How the Brain Switches Between Older and Newer Memories

Researchers at KAIST discover a neural pathway in mice that enables switching between older and newer memories, enhancing memory updating. Learn more.

How the brain switches between older and newer memories has long been a subject of interest for neuroscientists. A recent study from KAIST sheds light on this process by identifying a key neural mechanism responsible for organizing retrieval between new and old memories. The research, published in Nature Neuroscience, reveals that GABAergic neurons in the medial septum (MS) project to the medial entorhinal cortex (MEC), forming a pathway crucial for memory updating.

To understand how this works, researchers trained adult male mice to form specific associations between stimuli and rewards, which guided their behavior. They then exposed the mice to new experiences that led them to update these original memory associations. Using neuroimaging techniques, they examined what cells became active during the retrieval of newer, updated memories compared to a single learning episode.

The team found that when MS-MEC GABAergic neurons were inactivated using optogenetic tools, the mice reverted their behaviors back to those performed before their memories were updated. This reversal was not just behavioral; it also affected neuronal activity patterns in the hippocampal CA1 region, indicating that the retrieval process involves an active selection between various available memory traces.

The researchers observed that the duration of the "online" state correlated with memory performance. When this state lasted longer after the animals' memories were updated, mice performed better on memory tasks. This suggests that MS-MEC GABAergic neurons play a crucial role in organizing episodic memories in time within the brain.
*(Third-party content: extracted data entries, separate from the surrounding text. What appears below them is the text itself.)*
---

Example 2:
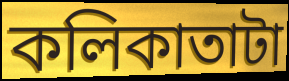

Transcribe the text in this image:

কলিকাতাটা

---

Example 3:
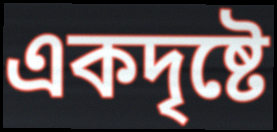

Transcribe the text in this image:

একদৃষ্টে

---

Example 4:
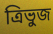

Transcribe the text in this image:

ত্রিভুজ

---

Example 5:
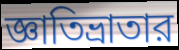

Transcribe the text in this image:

জ্ঞাতিভ্রাতারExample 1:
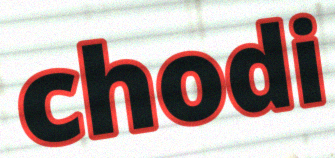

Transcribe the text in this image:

chodi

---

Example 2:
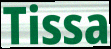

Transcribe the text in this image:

Tissa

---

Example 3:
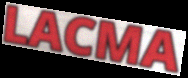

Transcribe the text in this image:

LACMA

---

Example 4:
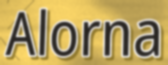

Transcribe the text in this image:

Alorna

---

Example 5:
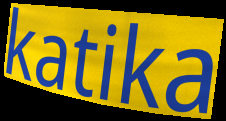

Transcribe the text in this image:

katikaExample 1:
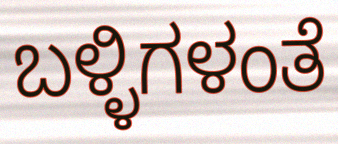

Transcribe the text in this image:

ಬಳ್ಳಿಗಳಂತೆ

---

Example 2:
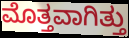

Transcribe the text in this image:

ಮೊತ್ತವಾಗಿತ್ತು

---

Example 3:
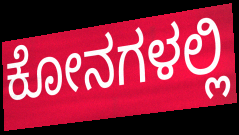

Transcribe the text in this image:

ಕೋನಗಳಲ್ಲಿ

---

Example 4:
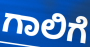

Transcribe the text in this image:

ಗಾಲಿಗೆ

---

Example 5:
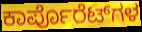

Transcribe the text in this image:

ಕಾರ್ಪೊರೆಟ್‌ಗಳ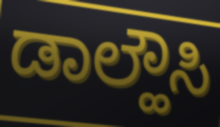
ಡಾಲ್ಹೌಸಿ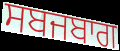
ਸਬਜਬਾਗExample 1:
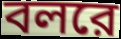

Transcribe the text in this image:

বলরে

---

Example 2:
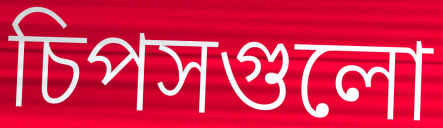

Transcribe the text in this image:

চিপসগুলো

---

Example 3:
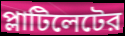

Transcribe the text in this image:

প্লাটিলেটের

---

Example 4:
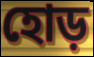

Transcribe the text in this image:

হোড়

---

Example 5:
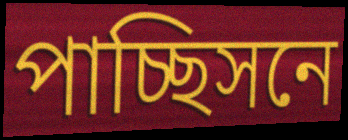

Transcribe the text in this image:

পাচ্ছিসনেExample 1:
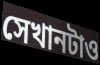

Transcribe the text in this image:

সেখানটাও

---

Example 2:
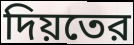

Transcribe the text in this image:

দিয়তের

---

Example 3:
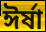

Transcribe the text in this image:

ঈর্ষা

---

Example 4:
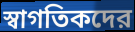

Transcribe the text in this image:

স্বাগতিকদের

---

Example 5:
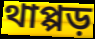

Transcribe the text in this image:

থাপ্পড়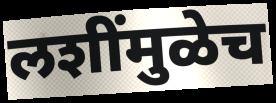
लशींमुळेचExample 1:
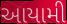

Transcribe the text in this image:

આયામી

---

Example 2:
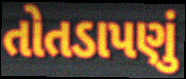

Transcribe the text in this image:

તોતડાપણું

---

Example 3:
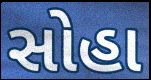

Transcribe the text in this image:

સોહા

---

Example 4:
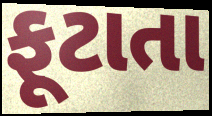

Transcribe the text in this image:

ફૂટાતા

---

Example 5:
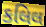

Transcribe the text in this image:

કલિલ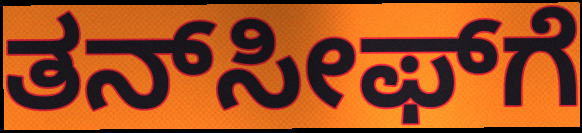
ತನ್‍ಸೀಫ್‍ಗೆ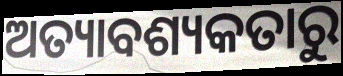
ଅତ୍ୟାବଶ୍ୟକତାରୁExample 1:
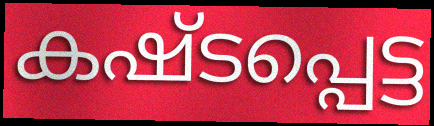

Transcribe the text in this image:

കഷ്ടപ്പെട്ട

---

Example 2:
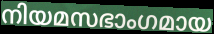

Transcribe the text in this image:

നിയമസഭാംഗമായ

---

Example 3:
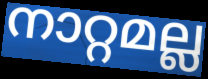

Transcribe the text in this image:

നാറ്റമല്ല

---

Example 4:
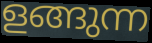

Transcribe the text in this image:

ളങ്ങുന്ന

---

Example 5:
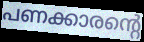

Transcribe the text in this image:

പണക്കാരന്റെ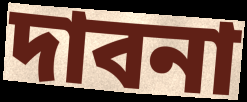
দাবনাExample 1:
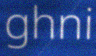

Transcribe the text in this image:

ghni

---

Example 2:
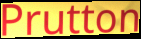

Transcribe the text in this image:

Prutton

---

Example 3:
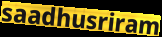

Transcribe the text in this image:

saadhusriram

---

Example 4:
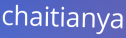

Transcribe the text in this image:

chaitianya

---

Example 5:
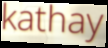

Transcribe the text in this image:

kathay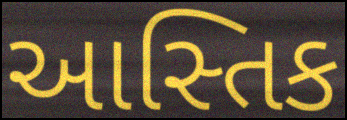
આસ્તિકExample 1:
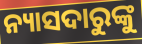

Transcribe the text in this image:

ନ୍ୟାସଦାରୁଙ୍କୁ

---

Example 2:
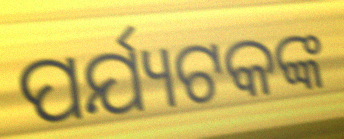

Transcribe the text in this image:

ପର୍ଯ୍ୟଟକଙ୍କ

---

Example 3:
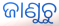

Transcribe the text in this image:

ଜାଣୁଚୁ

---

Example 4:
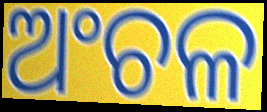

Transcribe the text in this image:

ଅଂଚଳ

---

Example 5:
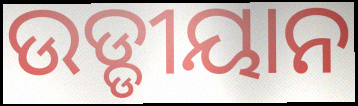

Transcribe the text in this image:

ଉଡ୍ଡୀୟାନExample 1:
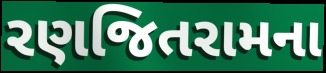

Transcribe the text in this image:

રણજિતરામના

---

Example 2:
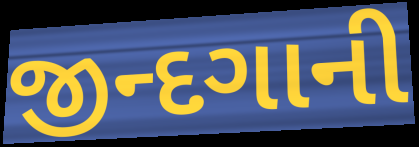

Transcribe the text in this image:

જીન્દગાની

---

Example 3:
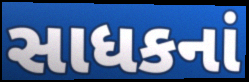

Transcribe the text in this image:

સાધકનાં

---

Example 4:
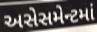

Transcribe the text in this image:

અસેસમેન્ટમાં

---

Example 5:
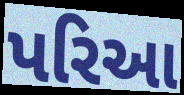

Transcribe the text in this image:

પરિઆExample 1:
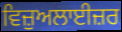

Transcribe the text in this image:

ਵਿਜ਼ੁਅਲਾਈਜ਼ਰ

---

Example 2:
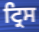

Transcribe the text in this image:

ਟ੍ਰਿਸ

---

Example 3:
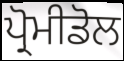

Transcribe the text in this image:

ਪ੍ਰੋਮੀਡੋਲ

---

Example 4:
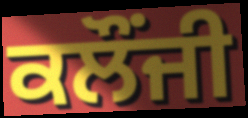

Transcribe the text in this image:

ਕਲੌਂਜੀ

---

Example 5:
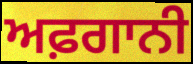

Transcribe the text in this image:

ਅਫ਼ਗਾਨੀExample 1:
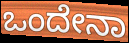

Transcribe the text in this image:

ಒಂದೇನಾ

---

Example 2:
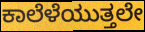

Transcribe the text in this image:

ಕಾಲೆಳೆಯುತ್ತಲೇ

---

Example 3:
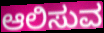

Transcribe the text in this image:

ಆಲಿಸುವ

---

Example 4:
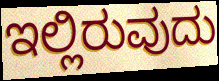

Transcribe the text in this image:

ಇಲ್ಲಿರುವುದು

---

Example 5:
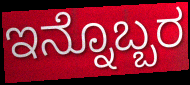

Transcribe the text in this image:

ಇನ್ನೊಬ್ಬರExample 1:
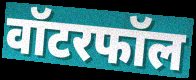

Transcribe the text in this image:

वॉटरफॉल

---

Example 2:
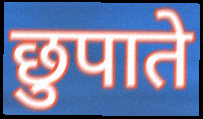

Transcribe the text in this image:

छुपाते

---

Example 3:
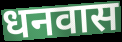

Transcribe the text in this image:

धनवास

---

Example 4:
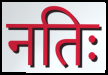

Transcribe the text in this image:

नतिः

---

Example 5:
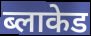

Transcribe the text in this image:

ब्लाकेडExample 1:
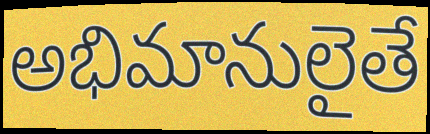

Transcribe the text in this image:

అభిమానులైతే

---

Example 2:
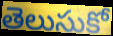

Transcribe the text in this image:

తెలుసుకో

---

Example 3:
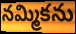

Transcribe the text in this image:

నమ్మికను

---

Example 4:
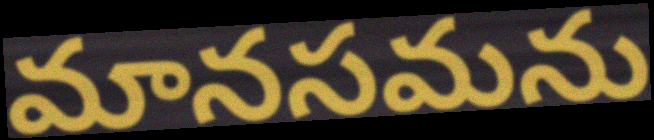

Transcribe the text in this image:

మానసమను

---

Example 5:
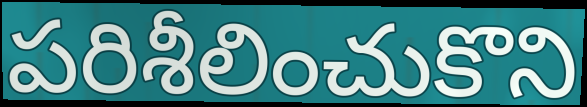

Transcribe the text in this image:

పరిశీలించుకొని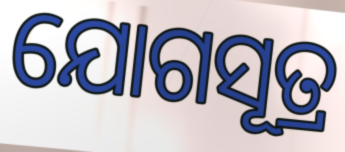
ଯୋଗସୂତ୍ର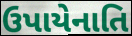
ઉપાયેનાતિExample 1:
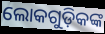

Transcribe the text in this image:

ଲୋକଗୁଡ଼ିକଙ୍କ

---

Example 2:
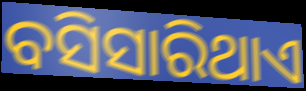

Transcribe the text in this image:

ବସିସାରିଥାଏ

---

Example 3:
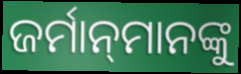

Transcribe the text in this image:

ଜର୍ମାନ୍‌ମାନଙ୍କୁ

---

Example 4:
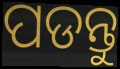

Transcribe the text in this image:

ପଡନ୍ତୁ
"This idea strongly motivated us to search for neural mechanisms that may control shifts and selections between new and old memories during memory retrieval," said lead author Mujun Kim. "Our findings reveal that this GABAergic-dependent selection mechanism contributes to organizing episodic memories in time in the brain."

The study's implications extend beyond basic neuroscience, as disorders such as Alzheimer’s disease (AD), schizophrenia, and autism spectrum disorder (ASD) are characterized by difficulties in updating older memories and forming new ones. Understanding how these mechanisms work could potentially inform treatments for these conditions.

Han emphasizes that further research is needed to explore the detailed circuit mechanisms underlying memory switching control by medial septum GABAergic neurons and identify the cells and connections involved. Additionally, studying this mechanism in disease models like AD, schizophrenia, and autism will be essential for developing effective interventions.

"This finding provides insights into the potential neural basis of these memory disorders," said Han. "It could contribute to the development of interventions that address the underlying mechanisms responsible for memory deficits."

Overall, the study highlights the importance of a flexible switching mechanism in maintaining healthy episodic memory processes and underscores the need for continued research in this area.